The people of Mauritius have a standard of living that is among the highest in Africa. For example, the entire population has access to clean water. However, malnutrition among children is not uncommon. Visit AbbreviationFinder to see the definitions of MUS and acronym for Mauritius. Most deaths are caused by cardiovascular disease and diabetes. The prevalence of HIV/ AIDS has increased during the 1990s; approximately 1 percent of the population aged 15-49 is estimated to be infected (2009). About one child in 100 dies during their first year of life.

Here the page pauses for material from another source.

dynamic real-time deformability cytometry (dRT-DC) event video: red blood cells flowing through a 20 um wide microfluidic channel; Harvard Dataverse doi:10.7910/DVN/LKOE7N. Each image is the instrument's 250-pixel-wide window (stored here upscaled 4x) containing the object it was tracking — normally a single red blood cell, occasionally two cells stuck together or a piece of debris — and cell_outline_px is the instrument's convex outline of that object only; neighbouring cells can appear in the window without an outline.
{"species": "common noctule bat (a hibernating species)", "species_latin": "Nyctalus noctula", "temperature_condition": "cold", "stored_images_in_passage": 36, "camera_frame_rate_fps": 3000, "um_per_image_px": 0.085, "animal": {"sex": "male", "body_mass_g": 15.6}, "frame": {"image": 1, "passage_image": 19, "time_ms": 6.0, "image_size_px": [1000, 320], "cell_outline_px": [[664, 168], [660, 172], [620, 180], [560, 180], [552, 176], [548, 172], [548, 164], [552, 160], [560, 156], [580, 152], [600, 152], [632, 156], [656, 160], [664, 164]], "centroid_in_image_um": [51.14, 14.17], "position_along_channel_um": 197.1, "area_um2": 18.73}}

|Gross domestic product (GDP)||$ 28,270,000,000|
|GDP growth rate||3.80%|
|GDP per capita||$ 22,300|
|GDP by sector|
|Proportion of the population below the national poverty line||8th%|
|Distribution of household income|
|Top 10%||k. A.|
|Lower 10%||k. A.|
|Industrial production growth rate||2.80%|
|Investment volume||25.4% of GDP|
|National debt||64.00% of GDP|
|Foreign exchange reserves||$ 5,068,000,000|
Mauritius has a relatively well-developed social insurance and health care system. Social insurance covers, inter alia, unemployment benefit, a need-tested contribution to families with more than three children under the age of 15 and, since 1978, a national pension insurance system. Healthcare is free and access is among the best in Africa; there are 33 hospital beds (2008) and eleven doctors (2004) per 10,000 residents. Qualified personnel are available for all deliveries. Of the total government expenditure in 2009, 8 percent went to the health sector.

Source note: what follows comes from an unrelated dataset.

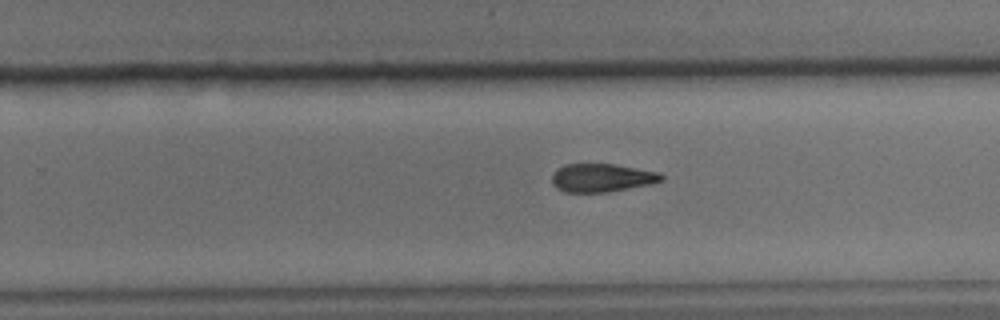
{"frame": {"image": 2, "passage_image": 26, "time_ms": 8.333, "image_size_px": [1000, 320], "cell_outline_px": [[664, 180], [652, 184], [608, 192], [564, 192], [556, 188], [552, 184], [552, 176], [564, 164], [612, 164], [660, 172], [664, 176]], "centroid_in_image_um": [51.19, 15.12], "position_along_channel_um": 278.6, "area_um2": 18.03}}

Discrimination against women is prohibited by law, as is violence against women in the home. Despite the latter, almost half of all women are estimated to have been subjected to abuse.
The proportion of girls is as high as the proportion of boys in both primary and secondary schools. However, women are underrepresented in both business and politics; only about half of women are professionals and 20 percent of the country’s MPs are women.